Neurologist Jennifer Williams McVige says some devices now on the market are proven to reduce pain for some migraine suffers without the use of drugs. Submitted photo

While advances in drug treatment have been all the rage in migraine treatment, there are some people who insist the conversation doesn’t end at medication.

Jennifer Williams McVige is a neurologist with Dent Neurologic Institute in Buffalo, N.Y., who specializes in adult headache, concussion, pediatric neurology and neuroimaging. “The most interesting and promising treatments in my opinion, have been the devices,” she says.

The devices in question, typically worn on the upper arm during a migraine, use “neuromodulation” to help decrease migraine pain.

“Depending on the type of device,” McVige says, “this may target a nerve or a sensory pathway.

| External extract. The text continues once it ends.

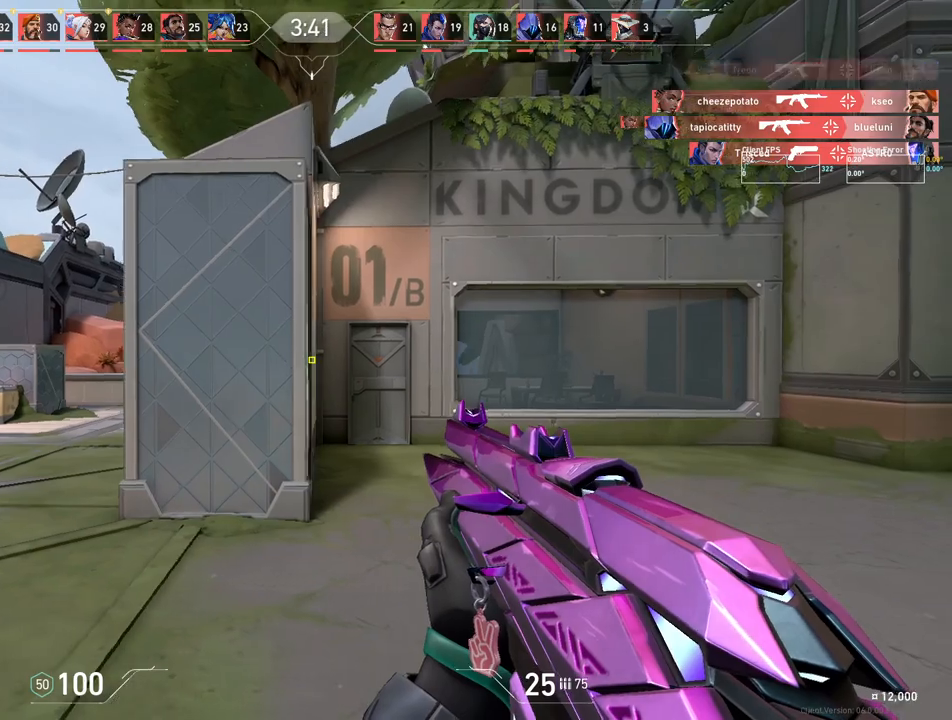
{"keys": ["a", "w"], "mouse": [], "events": [[133, "w", "down"], [417, "d", "up"], [467, "a", "down"]]}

These treatments give patients an opportunity to treat their migraine without having to use pharmaceutical medications. This is especially welcomed for those individuals that have not tolerated medications due to side effect profiles, have difficulty taking oral medications, or have pre-existing medical conditions that make it challenging to treat with certain medications.”

The Nerivio, for example, is a device strapped to the upper arm for 45 minutes during the migraine. The device is smartphone controlled, and uses neuromodulation to alter pain sensations, ultimately decreasing the painful effects of the migraine, according to experts.